Die „vergessene“ österreichische Unabhängigkeitserklärung vom 27. April 1945

Anfang April 1945 erreichten die sowjetischen Truppen Wien. Die erbitterten Kämpfe dauerten bis zum 13. April, dann war Wien von den Hitlertruppen befreit.
Am nächsten Tag dem 14. April wurde die Sozialistische Partei Österreichs neu gegründet. Drei Tage später, am 17. April, gründeten sich ÖVP und KPÖ.
Diese drei Parteien beschlossen am 27. April 1945 im Wiener Rathaus die österreichische Unabhängigkeitserklärung unter dem sperrigen Titel „Proklamation über die Selbstständigkeit Österreichs vom 27. April 1945“.Mit 1. Mai 1945 trat sie durch Verlautbarung im StGBl. Nr. 1/1945 als Bundesverfassungsgesetz für die Republik Österreich in Kraft.
Die Unabhängigkeitserklärung besteht aus zwei Teilen, einer Präambel in der auf das völkerrechtswidrige Zustandekommen und die Ausbeutung österreichischer Ressourcen und Staatsvermögen durch das Deutsche Reich hingewiesen wird und dem Text der Unabhängigkeitserklärung.
Die Unabhängigkeitserklärung besteht aus fünf kurzen Artikeln. Artikel I erklärt die demokratische Republik Österreich als wiederhergestellt und dass sie im Geiste der Verfassung von 1920 wieder einzurichten ist.
Artikel III betont, dass aus allen antifaschistischen Parteien eine Provisorische Staatsregierung einzusetzen ist.
Unterzeichnet wurde sie für die SPÖ von Dr. Karl Renner und Dr. Adolf Schärf, für die ÖVP von Leopold Kunschak und für die KPÖ von Johann Koplenig.
Am 26. Oktober 1966 wurde das Staatsgründungsdenkmal zur Erinnerung an die Gründung der Zweiten Republik im Schweizer Garten im 3. Wiener Gemeindebezirk errichtet. Das Denkmal besteht aus drei Chrom-Nickel-Stahl geschwungenen Pfeilern, die sich zu einer Säule vereinen. Vor dem Denkmal auf dem Boden befinden sich Schriftpulte aus Stein und Beton, welche den Text der Unabhängigkeitserklärung aufweisen. 

bundesadler

Irgendwie seltsam, dass die Republik Österreich diesen Platz, der doch nicht unbedingt als frequentiert und prominent bezeichnet werden kann, dafür gefunden hat.

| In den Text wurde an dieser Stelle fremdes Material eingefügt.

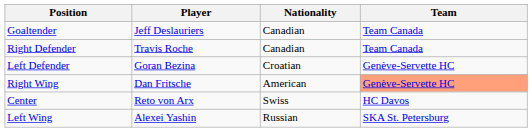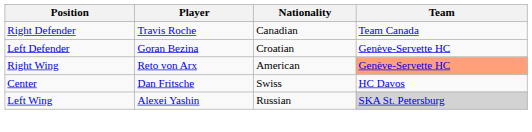- row: Goaltender | Jeff Deslauriers | Canadian | Team Canada
Right Wing | Player: Dan Fritsche -> Reto von Arx
Center | Player: Reto von Arx -> Dan Fritsche
Left Wing | Team: no background -> lightgrey background
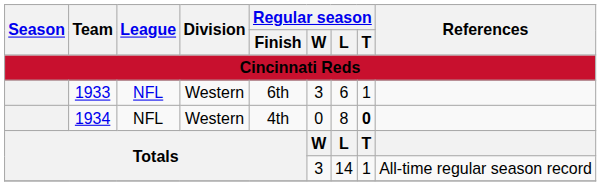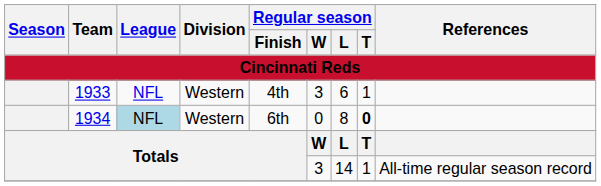1933 | Regular season / Finish: 6th -> 4th
1934 | League: no background -> lightblue background
1934 | Regular season / Finish: 4th -> 6th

Am 24. November 1988 wurde am heutigen Helmut-Zilk-Platz gegenüber der Albertina, am Platz des ehemaligen Philipp-Hofes ein Gründerzeithaus, das am 12. März 1945 durch einen Bombenangriff zerstört wurde und hunderte Menschen, die in den Luftschutzkellern Schutz suchten und starben, das Mahnmal gegen Krieg und Faschismus vom renommierten Bildhauer und politisch tätigen Alfred Hrdlicka errichtet.
Dieses Denkmal besteht aus Granit und aus mehreren thematischen Teilen. Durch das „Tor der Gewalt“ trifft man auf den „Straßenwaschenden Juden“, dahinter befindet sich der Stein „Orpheus betritt den Hades“ und den Abschluss bildet der „Stein der Republik“. Auf diesem sind Auszüge der damals formulierten Regierungserklärung und die Namen derer verewigt, die sie unterschrieben. Diese Regierungserklärung ist ein bedingungsloses Bekenntnis zur demokratischen Republik und eine Absage an jegliche Form der Diktatur, des Faschismus und des Nationalsozialismus.
Das offizielle Österreich und auch die Medien „verräumen“ die Erinnerung an die Unabhängigkeitserklärung und die Gründung der drei Parteien noch während der Hitlerdiktatur.
Es wäre höchste Zeit diese Daten in der Öffentlichkeit dementsprechend zu thematisieren und im Bewusstsein der österreichischen Bevölkerung zu verankern.
Damit es dem 14. und dem 27. April nicht so ergeht wie dem 12. November, der in der Ersten Republik Staatsfeiertag war, und im Laufe der Jahrzehnte zu einer Marginalie verkommen ist.